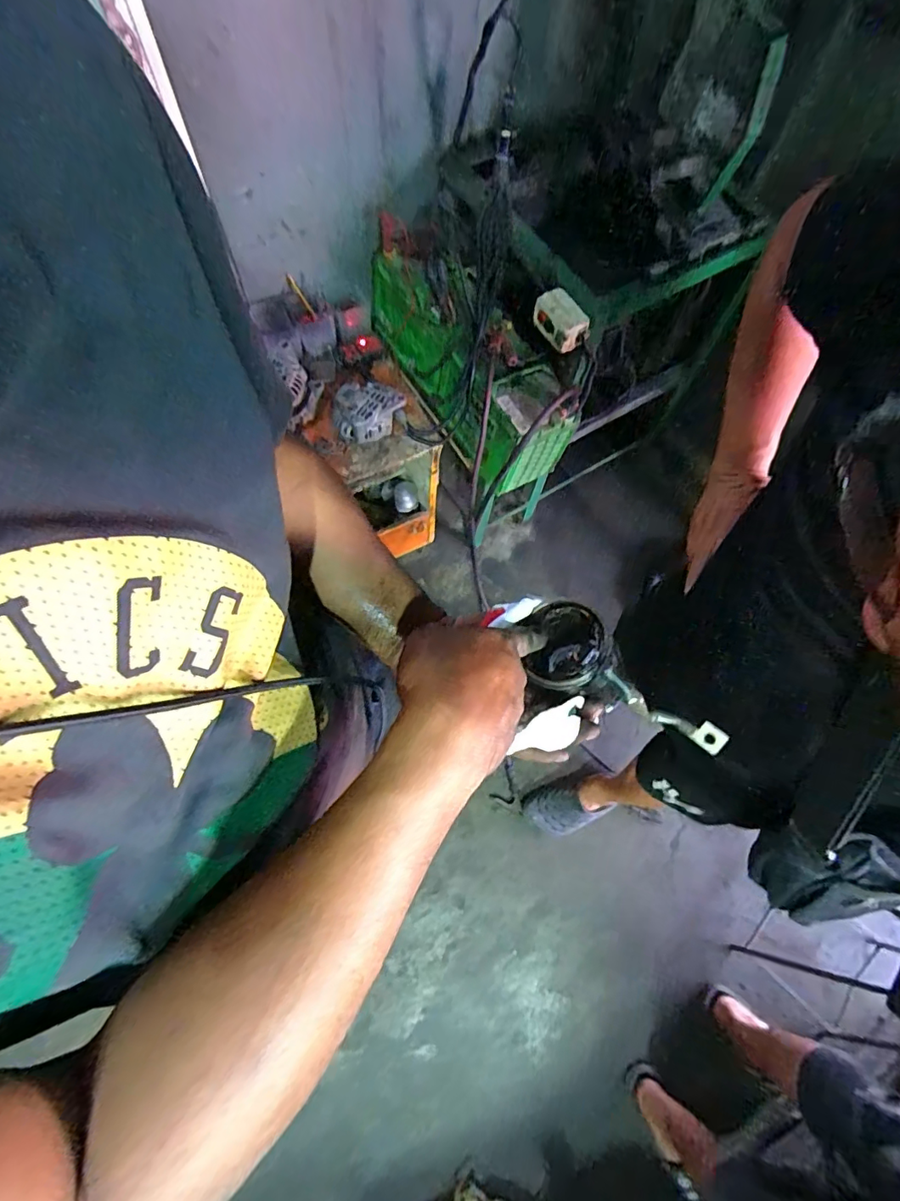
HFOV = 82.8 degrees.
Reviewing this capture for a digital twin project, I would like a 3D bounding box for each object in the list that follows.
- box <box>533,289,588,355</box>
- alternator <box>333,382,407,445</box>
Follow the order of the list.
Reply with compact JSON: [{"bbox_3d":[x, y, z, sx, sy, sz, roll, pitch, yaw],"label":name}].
[{"bbox_3d":[0.212,-0.536,0.980,0.063,0.059,0.101,-30,73,-13],"label":"box"},{"bbox_3d":[-0.179,-0.416,1.132,0.154,0.084,0.089,-6,69,-5],"label":"alternator"}]

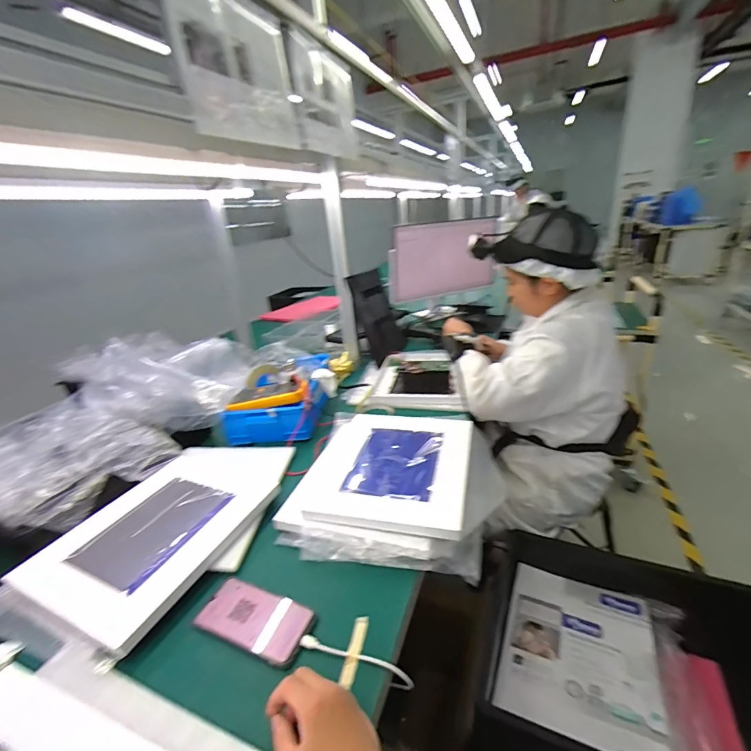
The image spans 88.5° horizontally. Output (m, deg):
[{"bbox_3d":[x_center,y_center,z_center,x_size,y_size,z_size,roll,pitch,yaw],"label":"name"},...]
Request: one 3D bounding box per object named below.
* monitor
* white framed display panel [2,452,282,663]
[{"bbox_3d":[0.293,-0.477,1.625,0.497,0.332,0.063,-13,41,-20],"label":"monitor"},{"bbox_3d":[-0.341,0.242,0.631,0.251,0.033,0.331,5,26,25],"label":"white framed display panel"}]

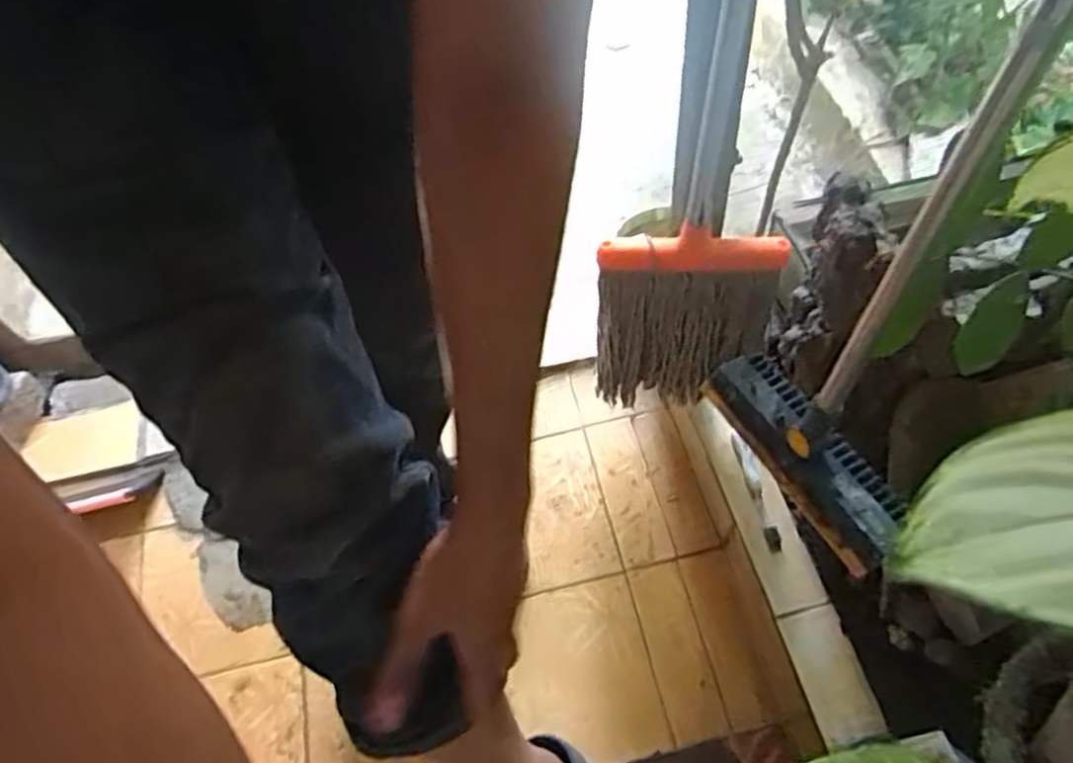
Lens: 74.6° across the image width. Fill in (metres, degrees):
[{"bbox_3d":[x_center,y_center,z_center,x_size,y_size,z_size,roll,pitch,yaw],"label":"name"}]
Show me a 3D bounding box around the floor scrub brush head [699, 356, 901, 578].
[{"bbox_3d":[0.241,0.061,0.633,0.069,0.045,0.218,-25,59,-11],"label":"floor scrub brush head"}]

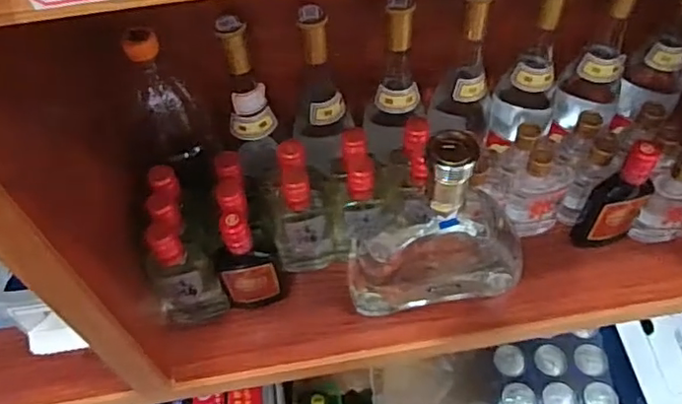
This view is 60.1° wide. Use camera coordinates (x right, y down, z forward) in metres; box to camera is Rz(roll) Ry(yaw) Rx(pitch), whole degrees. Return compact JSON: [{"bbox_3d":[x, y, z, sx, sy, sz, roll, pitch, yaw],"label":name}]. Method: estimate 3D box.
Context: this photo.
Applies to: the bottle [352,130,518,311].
[{"bbox_3d":[0.096,0.028,0.579,0.176,0.250,0.063,-11,55,-4],"label":"bottle"}]

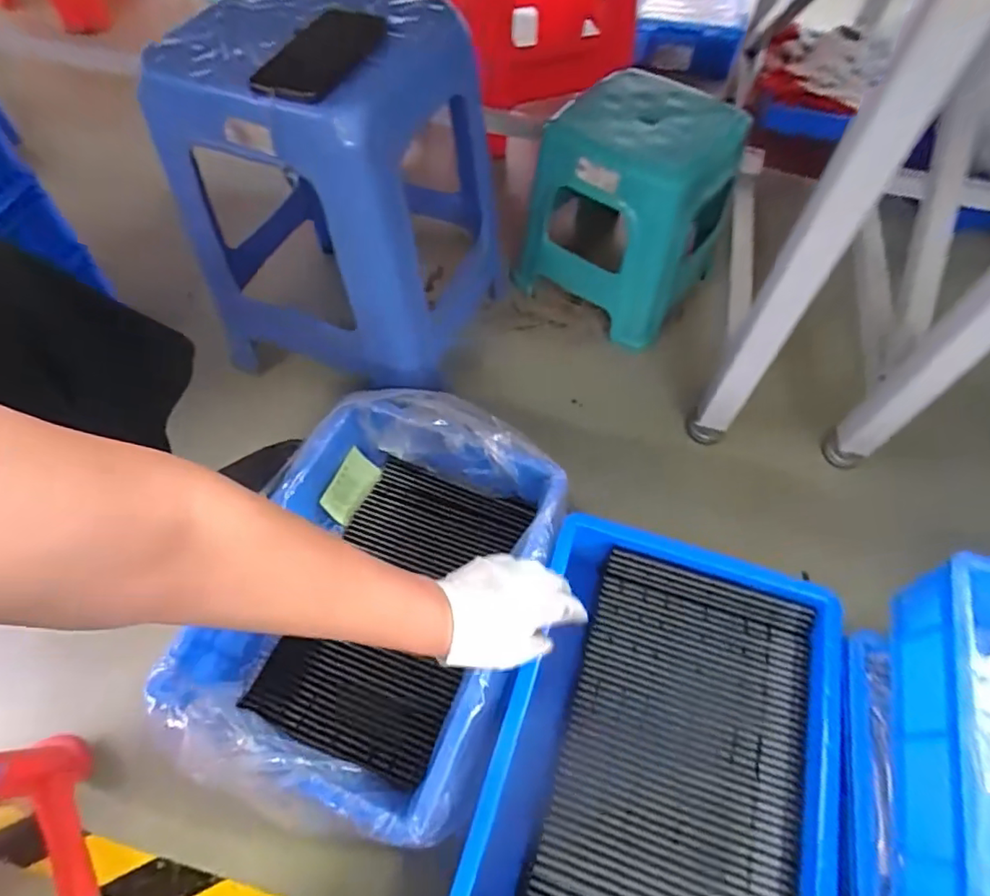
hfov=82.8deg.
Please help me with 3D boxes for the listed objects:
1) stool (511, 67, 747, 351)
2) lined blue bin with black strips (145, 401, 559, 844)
[{"bbox_3d":[0.206,-0.367,0.864,0.257,0.265,0.237,34,64,19],"label":"stool"},{"bbox_3d":[-0.126,0.167,0.654,0.311,0.135,0.472,17,60,10],"label":"lined blue bin with black strips"}]

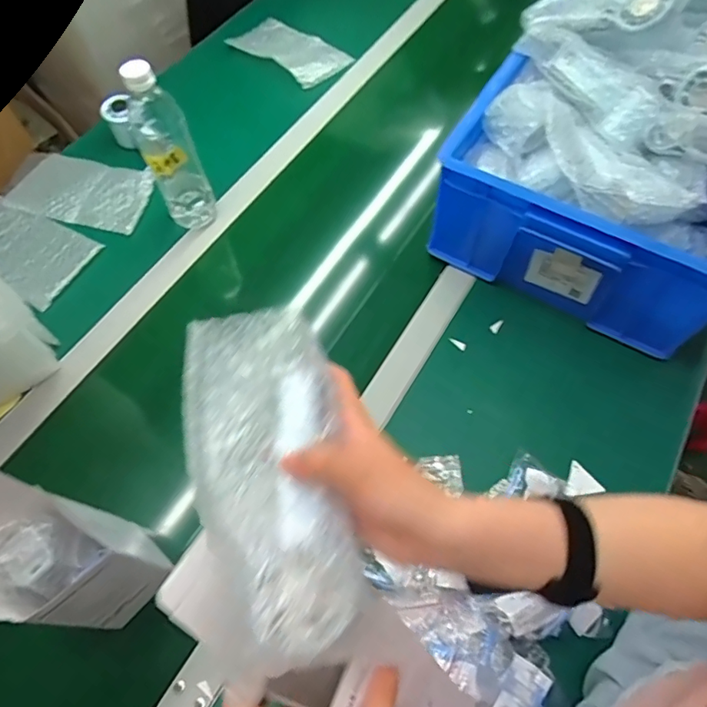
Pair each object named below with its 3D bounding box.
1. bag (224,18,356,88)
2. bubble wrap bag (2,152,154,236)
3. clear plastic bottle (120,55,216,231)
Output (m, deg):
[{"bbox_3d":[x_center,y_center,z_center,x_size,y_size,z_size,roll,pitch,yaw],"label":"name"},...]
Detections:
[{"bbox_3d":[-0.120,-0.560,0.920,0.215,0.030,0.122,36,62,23],"label":"bag"},{"bbox_3d":[-0.408,-0.250,0.758,0.221,0.013,0.122,17,62,9],"label":"bubble wrap bag"},{"bbox_3d":[-0.240,-0.266,0.648,0.070,0.214,0.069,-22,63,-12],"label":"clear plastic bottle"}]

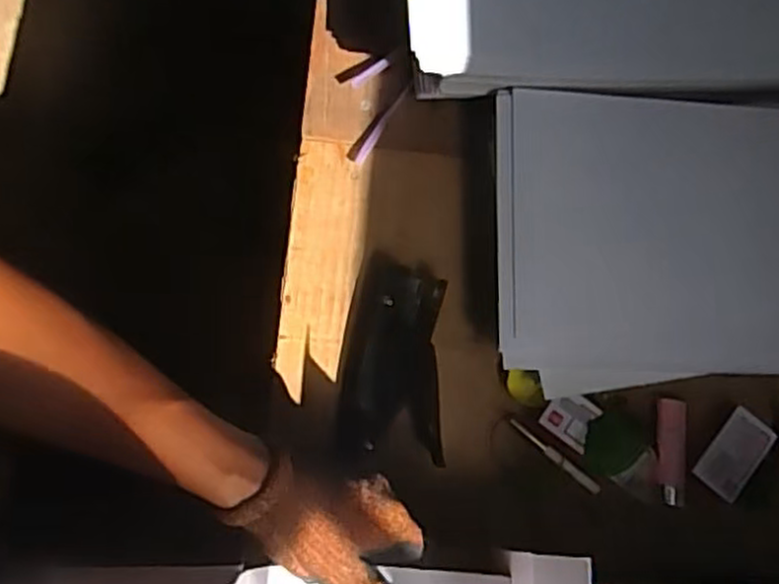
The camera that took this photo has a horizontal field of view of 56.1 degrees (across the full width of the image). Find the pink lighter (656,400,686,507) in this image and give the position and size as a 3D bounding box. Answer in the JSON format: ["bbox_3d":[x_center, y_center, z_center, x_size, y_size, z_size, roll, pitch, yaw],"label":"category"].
[{"bbox_3d":[0.213,0.121,0.553,0.022,0.008,0.077,5,74,0],"label":"pink lighter"}]

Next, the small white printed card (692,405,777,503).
[{"bbox_3d":[0.263,0.122,0.554,0.037,0.004,0.067,41,77,10],"label":"small white printed card"}]

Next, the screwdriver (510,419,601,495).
[{"bbox_3d":[0.124,0.123,0.549,0.080,0.004,0.008,39,77,9],"label":"screwdriver"}]

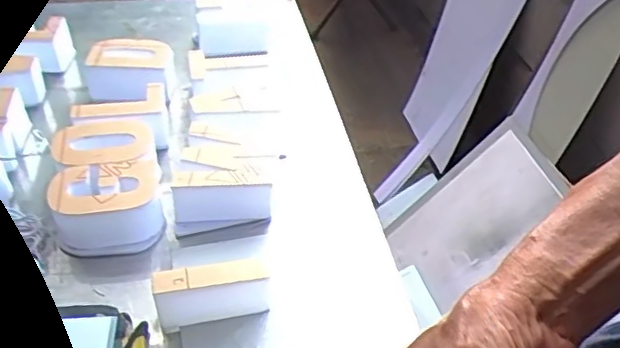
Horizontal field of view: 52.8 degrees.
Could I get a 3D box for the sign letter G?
[{"bbox_3d":[-0.166,0.028,0.514,0.085,0.048,0.065,-12,45,-15],"label":"sign letter G"}]

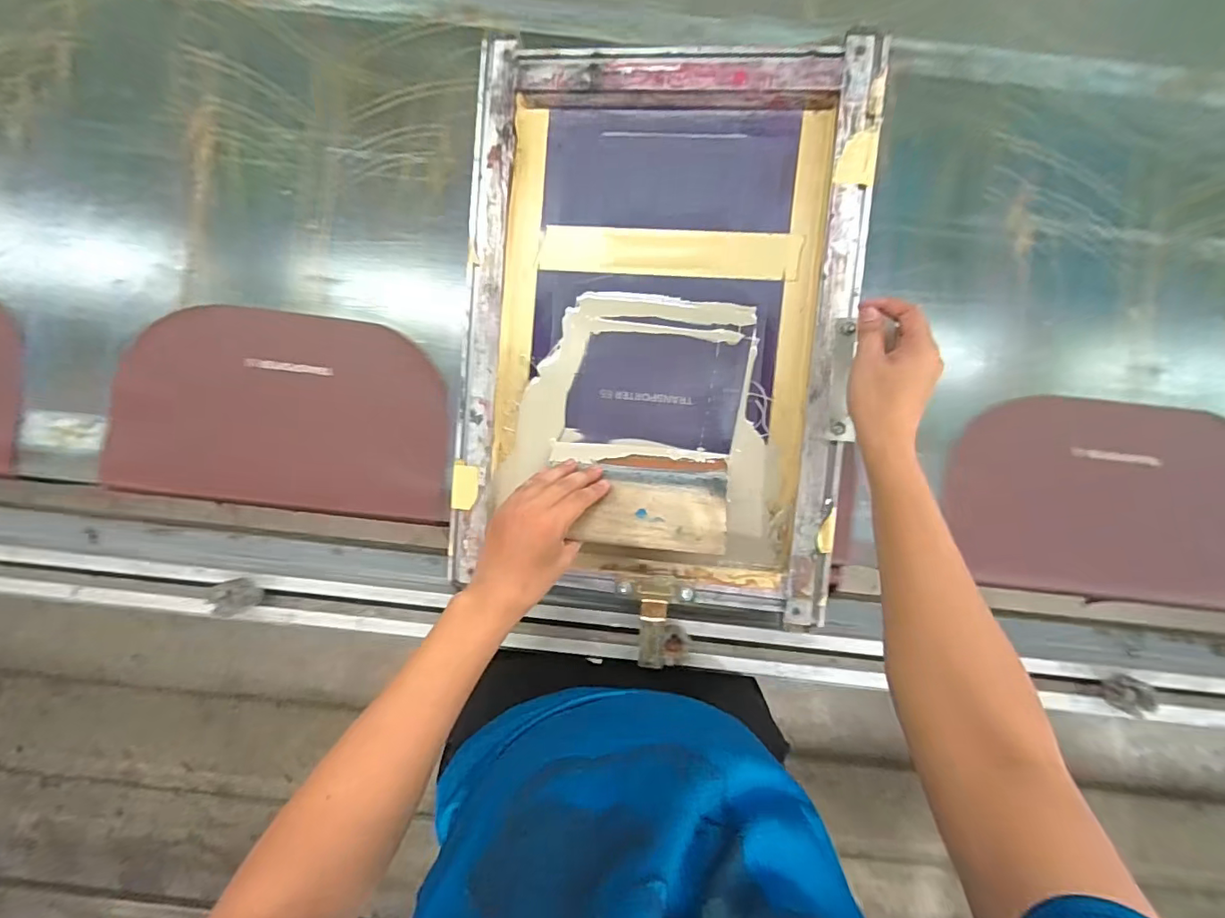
☆ ☆ ☆
• **Work instructions**
How many of the lines above include the string "each"? Give only the number.

• **Result of this task**
2